> [Work to complete]:
[1] Name each type of vehicle that the travel passage about Copacabana mentions.
[2] Extract from the travel passage about Copacabana everything from "On Friday night" down to "waiting for him.", copied word for word.

> [Excerpt provided]:

On Friday night we were alone in Copacabana. We drowned our sorrows (even though it, as usual, was really nice to be back to the basic) in trout. Beautiful, lovely Trout. Copacabana was filled with rich Bolivians and Peruvians, all coming to party for the Labor Day weekend. At the beach they were renting out dirt bikes to rip up and down a dirt road and a bit into the mountians. I won't lie, we were very much tempted by these machines, but resisted, as there were a hundred drunken dudes already sharing the road with speeding buses and trucks. Also the bike we were offered was a little sketchy and missing a passenger foot peg. After weighing the risk of smearing our brains all over the road we decided to withhold until Canada, where Orin has his lovely dirt bike waiting for him.

> [Supplied material]:
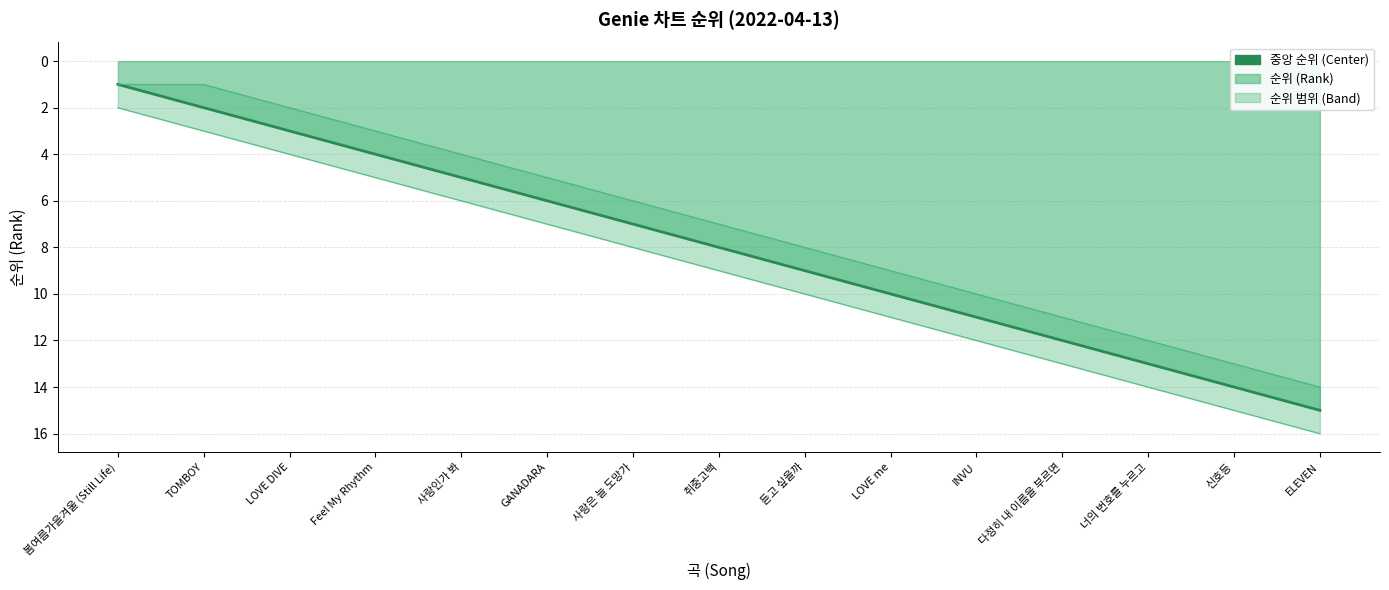

List the labels in order of value, smallest first.

봄여름가을겨울 (Still Life), TOMBOY, LOVE DIVE, Feel My Rhythm, 사랑인가 봐, GANADARA, 사랑은 늘 도망가, 취중고백, 듣고 싶을까, LOVE me, INVU, 다정히 내 이름을 부르면, 너의 번호를 누르고, 신호등, ELEVEN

> [Results in order]:
[1] Dirt bikes, buses, trucks

[2]
On Friday night we were alone in Copacabana. We drowned our sorrows (even though it, as usual, was really nice to be back to the basic) in trout. Beautiful, lovely Trout. Copacabana was filled with rich Bolivians and Peruvians, all coming to party for the Labor Day weekend. At the beach they were renting out dirt bikes to rip up and down a dirt road and a bit into the mountians. I won't lie, we were very much tempted by these machines, but resisted, as there were a hundred drunken dudes already sharing the road with speeding buses and trucks. Also the bike we were offered was a little sketchy and missing a passenger foot peg. After weighing the risk of smearing our brains all over the road we decided to withhold until Canada, where Orin has his lovely dirt bike waiting for him.